What to produce: Lines containing "wrist" should be pulled from the material below.

Task input:
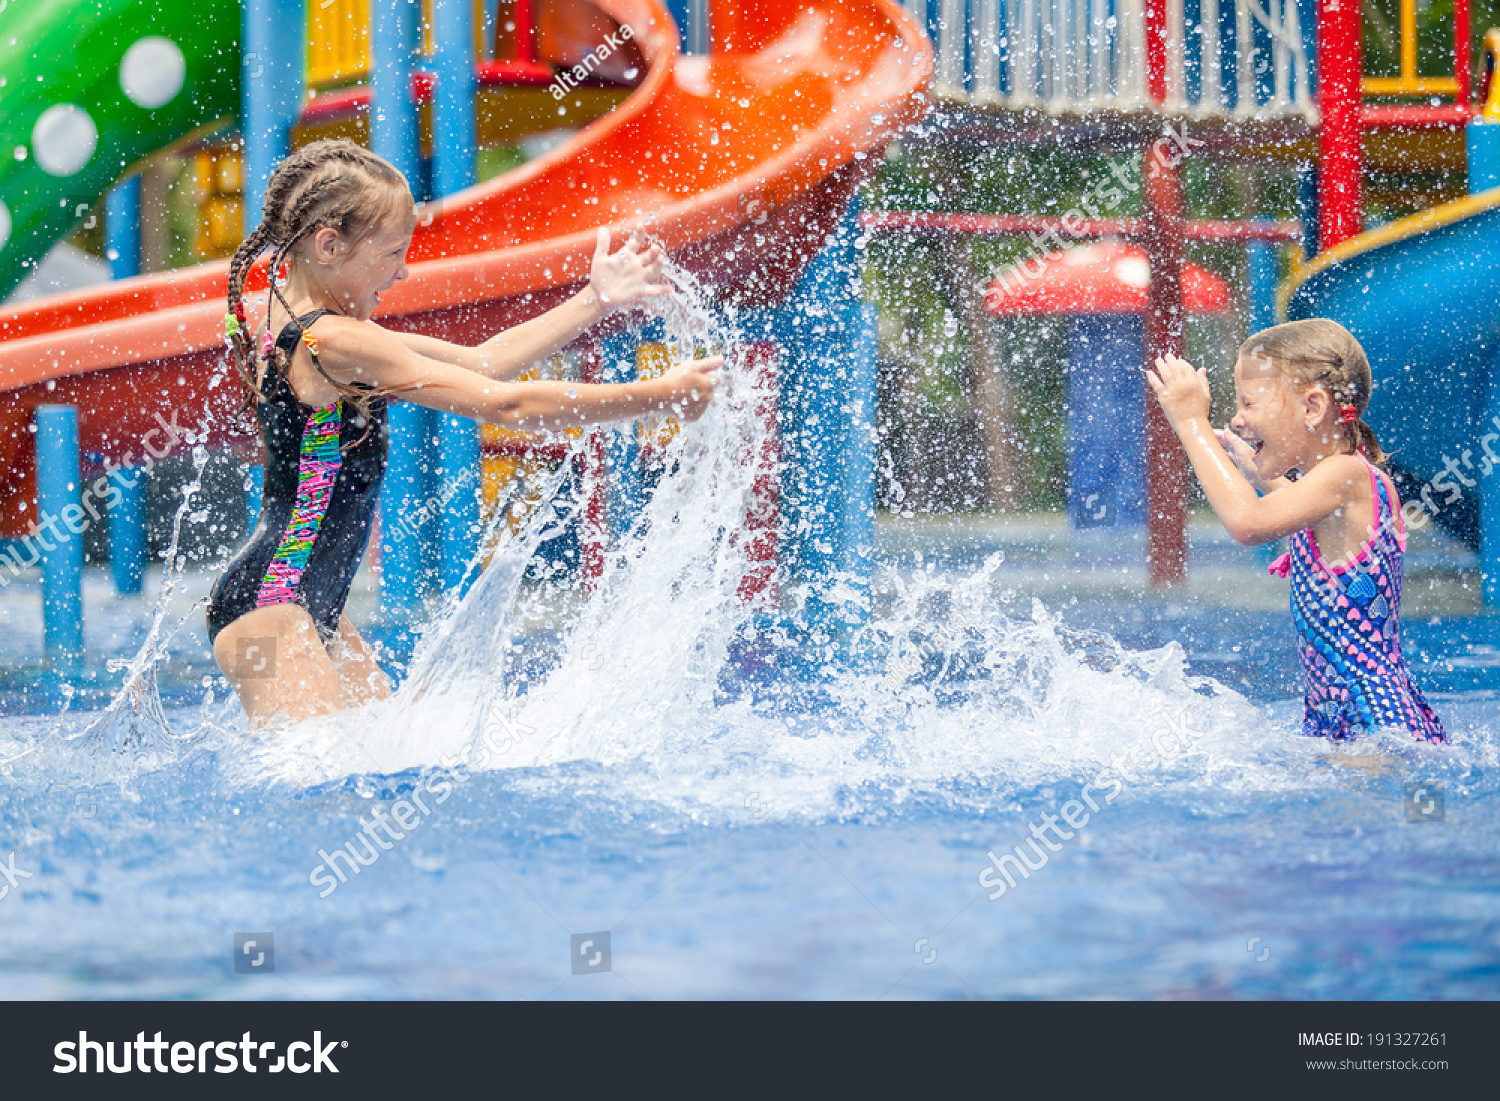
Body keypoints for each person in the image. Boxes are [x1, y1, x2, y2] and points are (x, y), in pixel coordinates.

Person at [208, 138, 722, 726]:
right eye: (393, 252)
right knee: (323, 794)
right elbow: (511, 403)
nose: (403, 270)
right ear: (329, 245)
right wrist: (660, 395)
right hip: (270, 611)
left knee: (380, 765)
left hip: (304, 606)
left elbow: (482, 364)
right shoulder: (335, 340)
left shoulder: (302, 324)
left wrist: (593, 300)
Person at [1146, 318, 1446, 744]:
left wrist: (1191, 425)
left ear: (1312, 408)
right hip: (1342, 714)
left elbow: (1250, 523)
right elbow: (1289, 503)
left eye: (1248, 404)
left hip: (1374, 717)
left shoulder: (1347, 475)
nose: (1237, 419)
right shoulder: (1332, 485)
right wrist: (1256, 470)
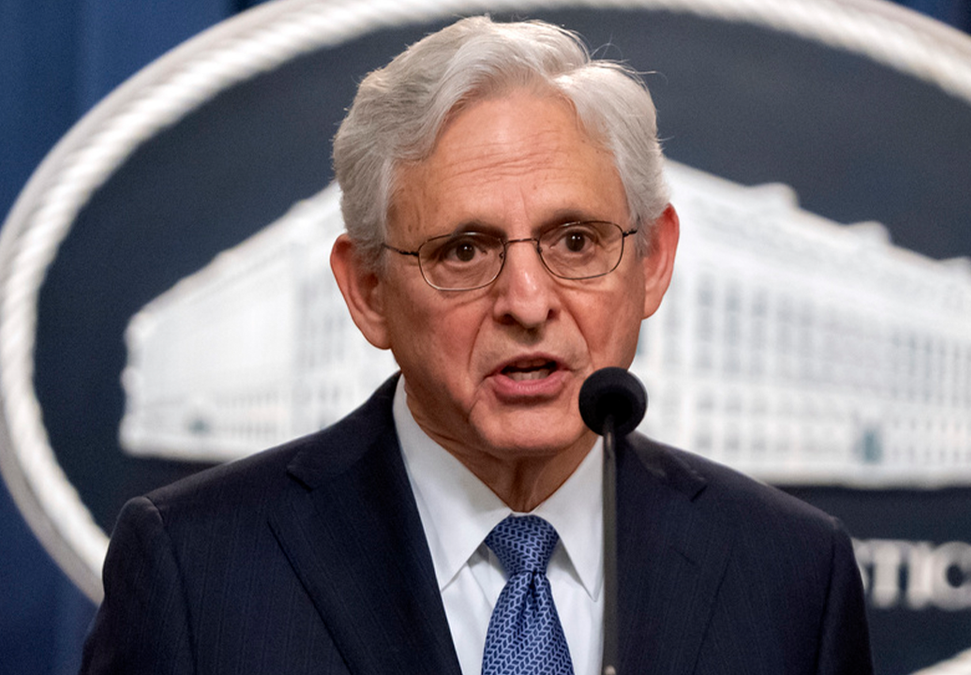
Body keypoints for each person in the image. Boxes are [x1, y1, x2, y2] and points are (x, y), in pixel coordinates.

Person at [79, 16, 872, 675]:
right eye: (464, 250)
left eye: (575, 240)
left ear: (652, 262)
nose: (528, 303)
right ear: (368, 290)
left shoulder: (793, 574)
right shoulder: (196, 570)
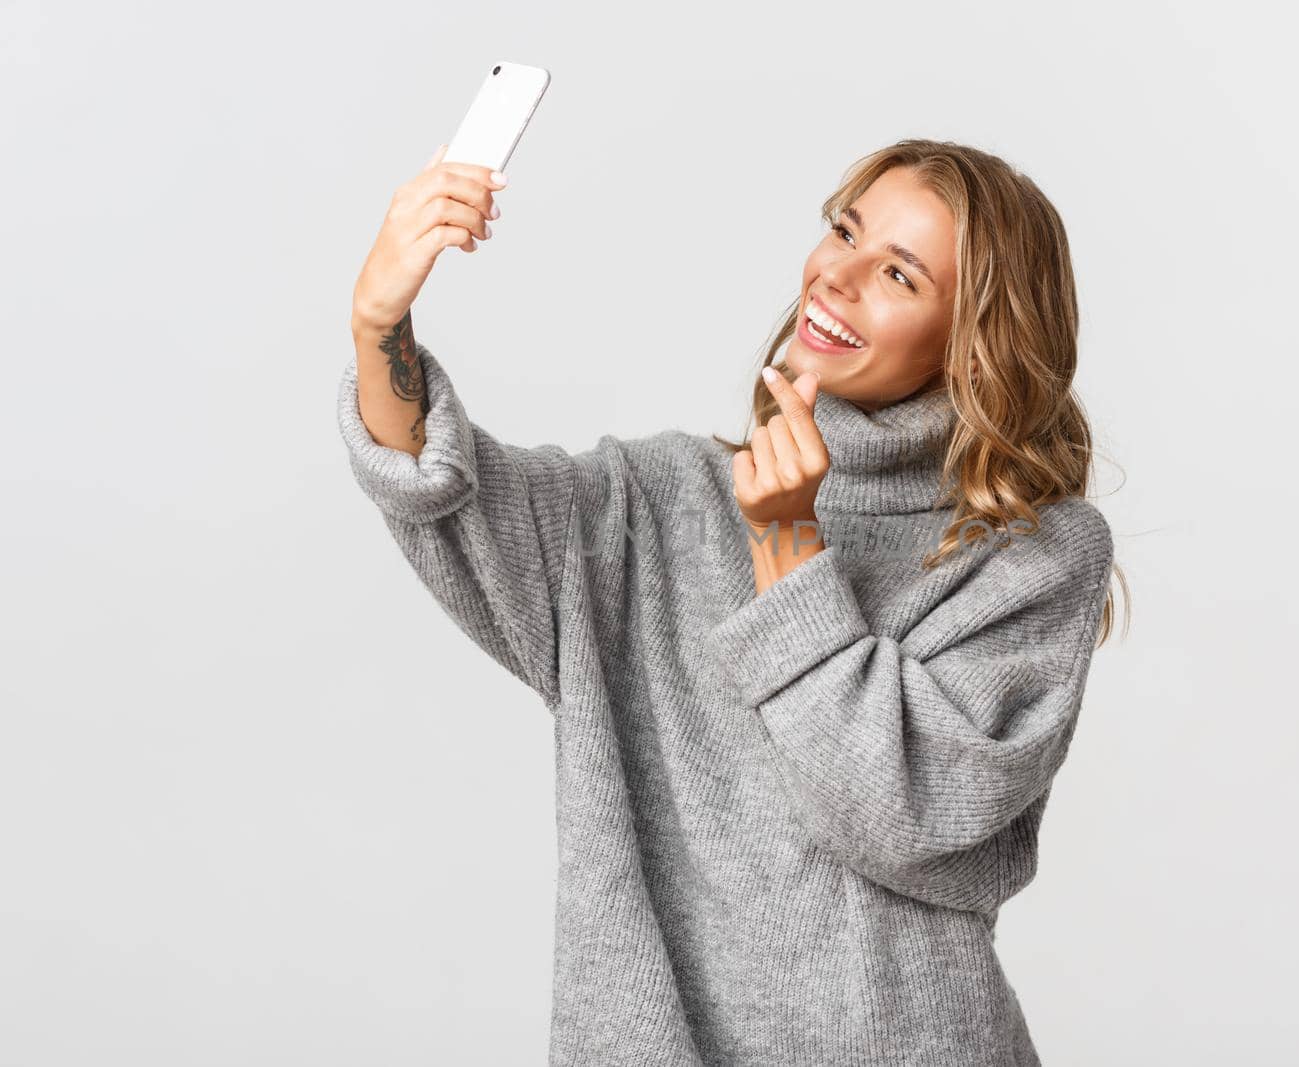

Answer section:
right wrist: (660, 395)
left wrist: (593, 300)
left wrist: (1191, 425)
right wrist: (1256, 470)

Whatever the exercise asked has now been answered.